Dataset entries ▸

------------------------------------------------------------------------

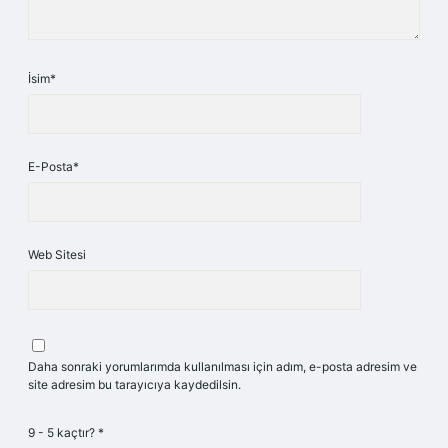
İsim*
E-Posta*
Web Sitesi
Daha sonraki yorumlarımda kullanılması için adım, e-posta adresim ve
site adresim bu tarayıcıya kaydedilsin.
9 - 5 kaçtır?
*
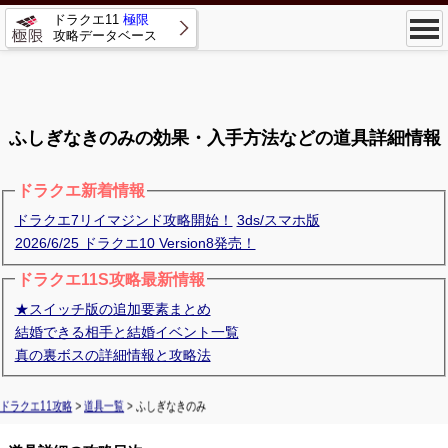
ドラクエ11
極限
攻略データベース
ふしぎなきのみの効果・入手方法などの道具詳細情報
ドラクエ新着情報
ドラクエ7リイマジンド攻略開始！
3ds/スマホ版
2026/6/25 ドラクエ10 Version8発売！
ドラクエ11S攻略最新情報
★スイッチ版の追加要素まとめ
結婚できる相手と結婚イベント一覧
真の裏ボスの詳細情報と攻略法
ドラクエ11攻略
>
道具一覧
> ふしぎなきのみ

------------------------------------------------------------------------

WHAT IS EXPECTED ▸ Restate the data word for word, minus any images.

RESULT BELOW ▸
İsim*
E-Posta*
Web Sitesi
Daha sonraki yorumlarımda kullanılması için adım, e-posta adresim ve
site adresim bu tarayıcıya kaydedilsin.
9 - 5 kaçtır?
*
ドラクエ11
極限
攻略データベース
ふしぎなきのみの効果・入手方法などの道具詳細情報
ドラクエ新着情報
ドラクエ7リイマジンド攻略開始！
3ds/スマホ版
2026/6/25 ドラクエ10 Version8発売！
ドラクエ11S攻略最新情報
★スイッチ版の追加要素まとめ
結婚できる相手と結婚イベント一覧
真の裏ボスの詳細情報と攻略法
ドラクエ11攻略
>
道具一覧
> ふしぎなきのみ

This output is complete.